Exercise instructions
The listing below holds pictures; exclude them. Return exactly the lines from the one with "framed print: none [508,59,591,149]" through the one with "framed print: present [18,257,165,378]".

Source material
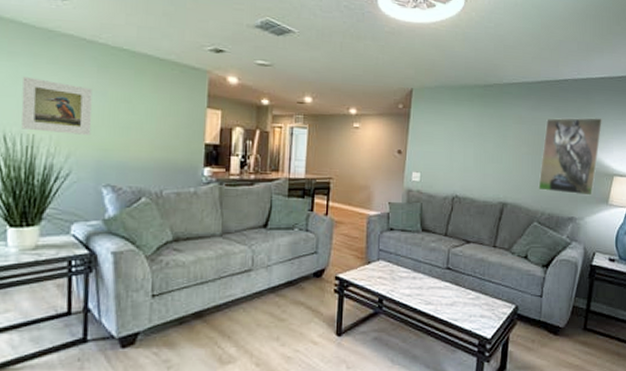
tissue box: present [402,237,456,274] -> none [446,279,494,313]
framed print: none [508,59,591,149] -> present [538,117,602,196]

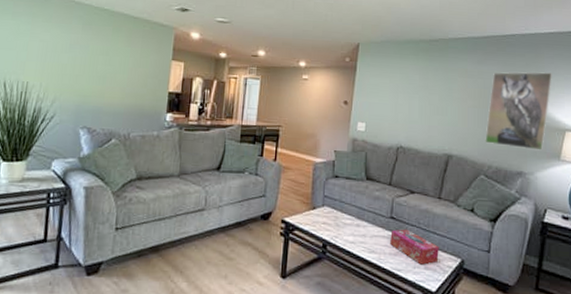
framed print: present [21,76,93,135] -> none [18,32,77,83]
tissue box: none [446,279,494,313] -> present [390,229,439,265]

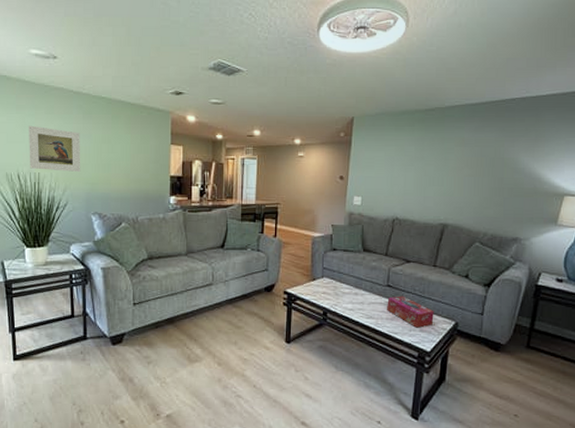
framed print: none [18,32,77,83] -> present [29,125,81,172]
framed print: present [485,72,552,151] -> none [481,136,553,216]

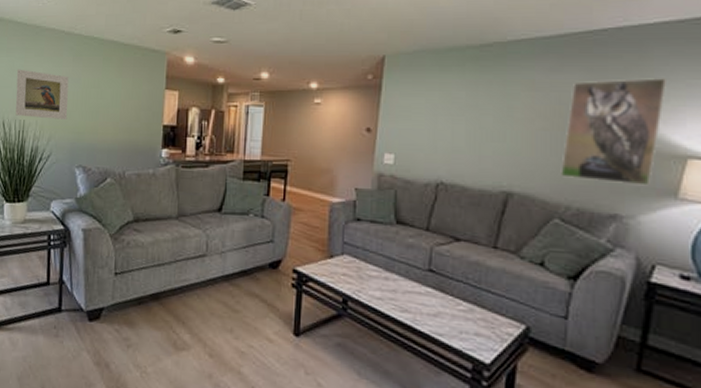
tissue box: present [387,296,434,328] -> none [428,284,495,330]
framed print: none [481,136,553,216] -> present [561,78,666,186]

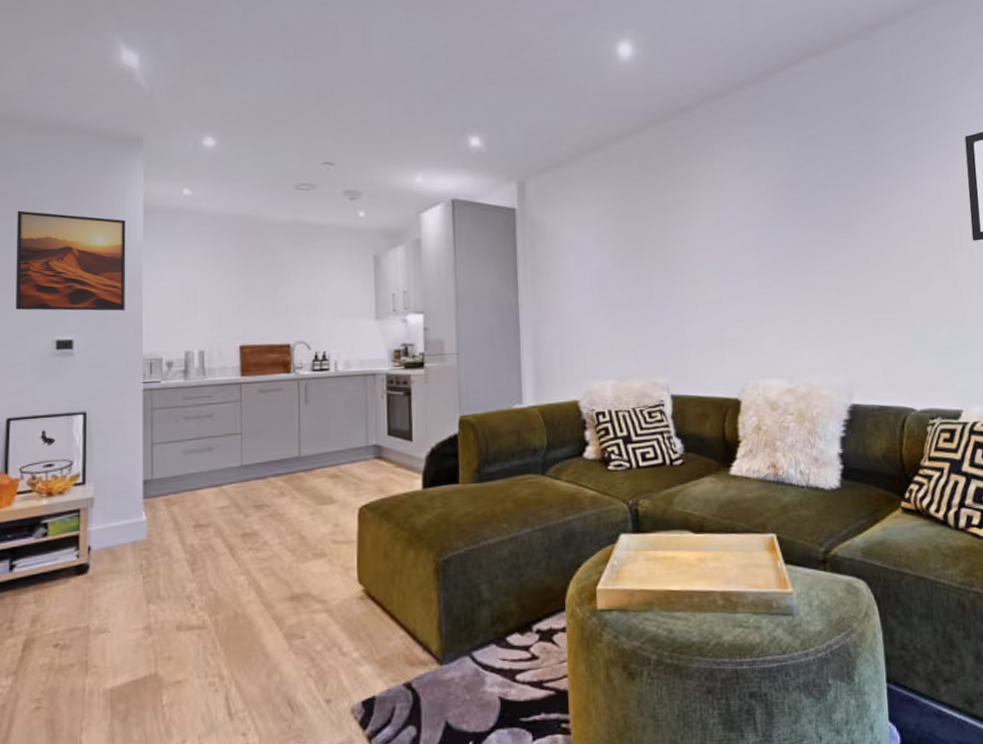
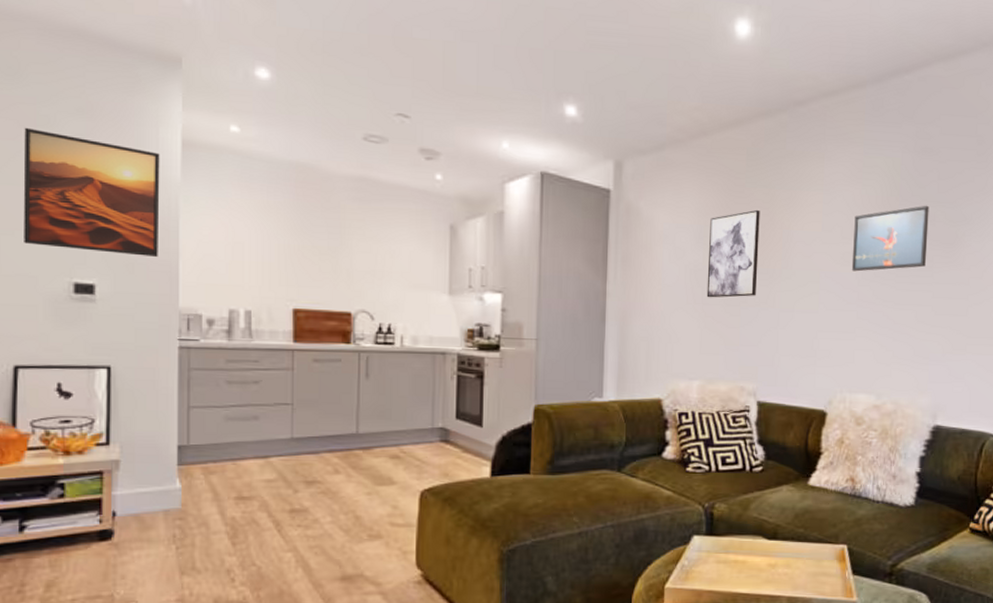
wall art: none [610,212,660,299] -> present [706,209,760,298]
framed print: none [748,190,823,261] -> present [851,205,929,272]

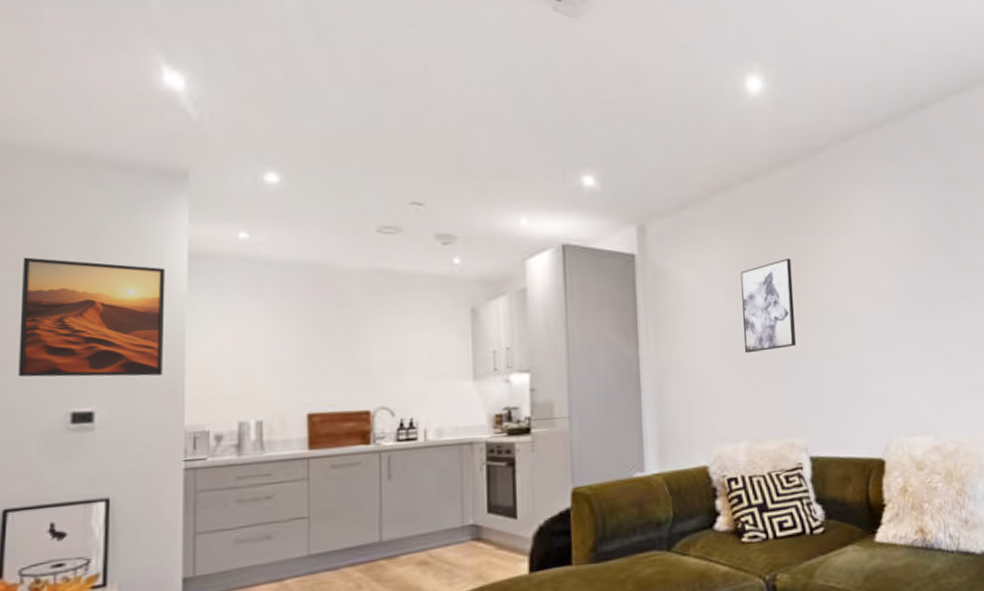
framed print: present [851,205,929,272] -> none [888,235,967,310]

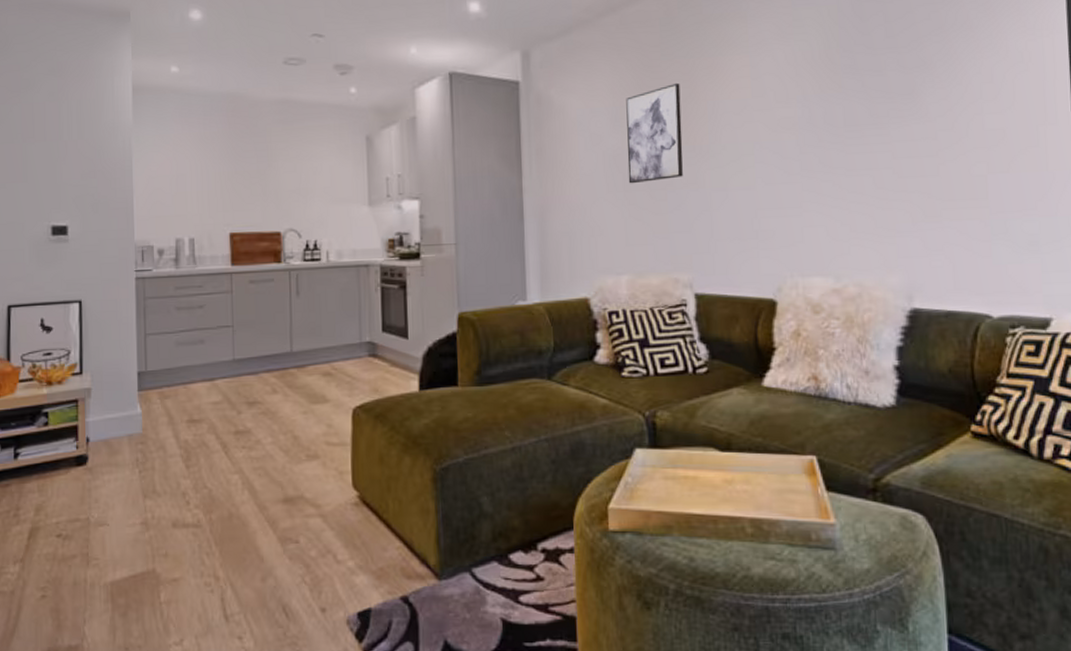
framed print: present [18,257,165,378] -> none [11,91,117,196]

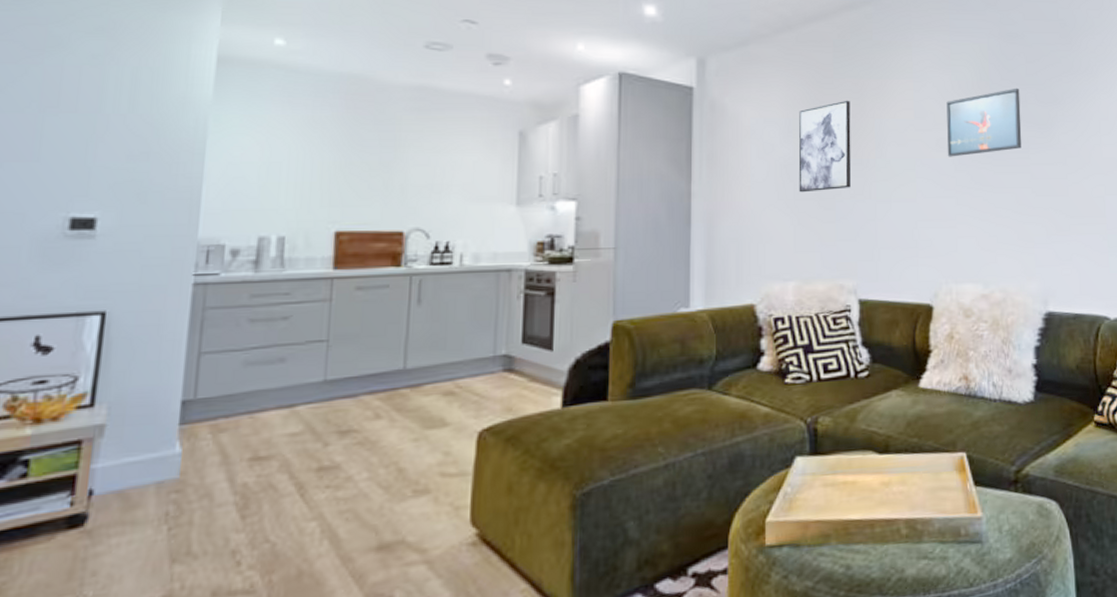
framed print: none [788,53,880,138] -> present [946,88,1022,157]

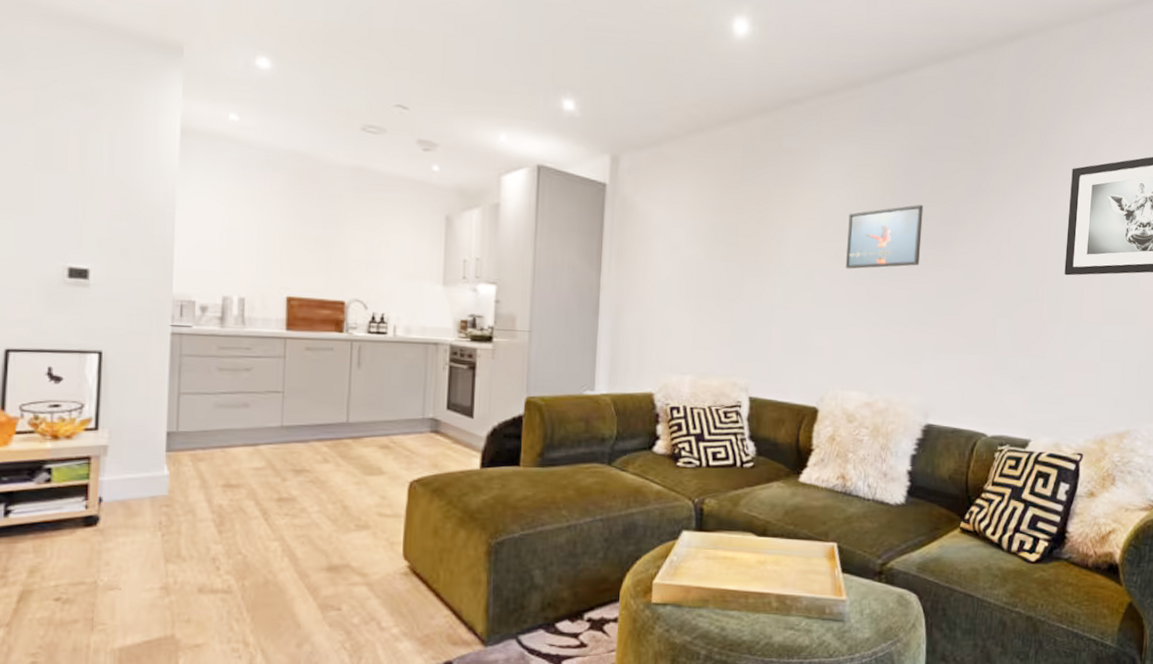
wall art: present [798,100,852,193] -> none [700,206,755,293]

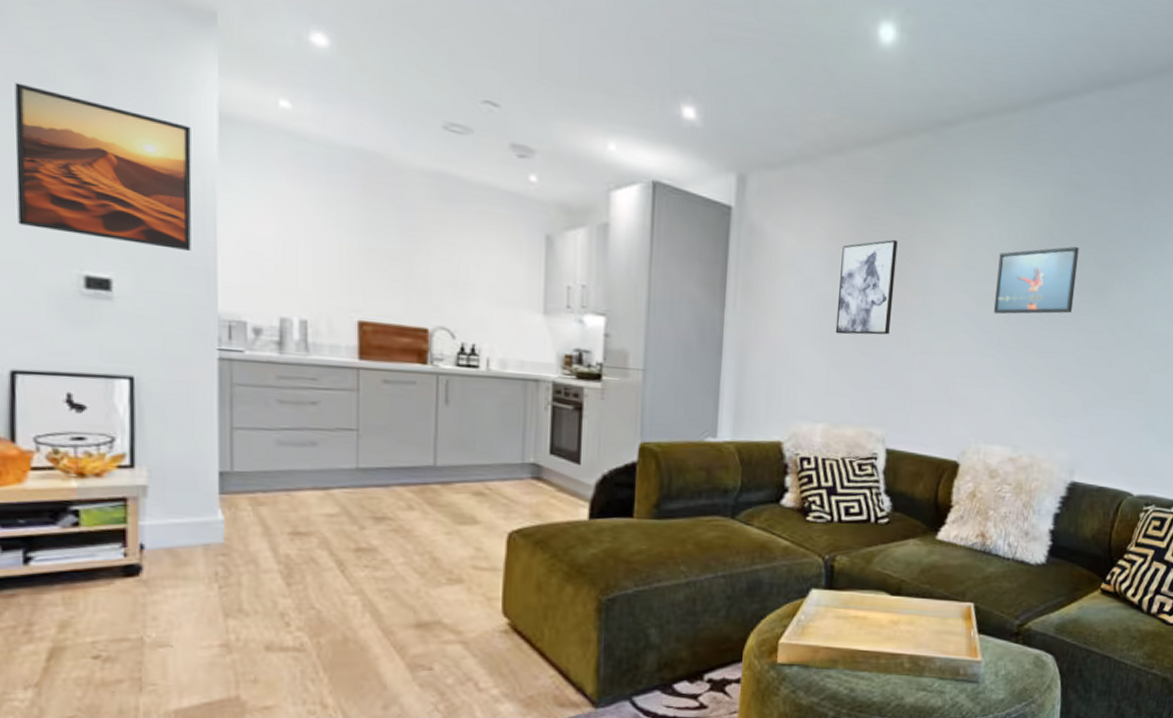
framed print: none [19,112,158,243] -> present [14,82,192,251]
wall art: none [700,206,755,293] -> present [835,239,898,335]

Task result
framed print: none [508,59,591,149] -> present [538,117,602,196]

framed print: present [21,76,93,135] -> none [18,32,77,83]
tissue box: none [446,279,494,313] -> present [390,229,439,265]

framed print: none [18,32,77,83] -> present [29,125,81,172]
framed print: present [485,72,552,151] -> none [481,136,553,216]

tissue box: present [387,296,434,328] -> none [428,284,495,330]
framed print: none [481,136,553,216] -> present [561,78,666,186]

wall art: none [610,212,660,299] -> present [706,209,760,298]
framed print: none [748,190,823,261] -> present [851,205,929,272]

framed print: present [851,205,929,272] -> none [888,235,967,310]

framed print: present [18,257,165,378] -> none [11,91,117,196]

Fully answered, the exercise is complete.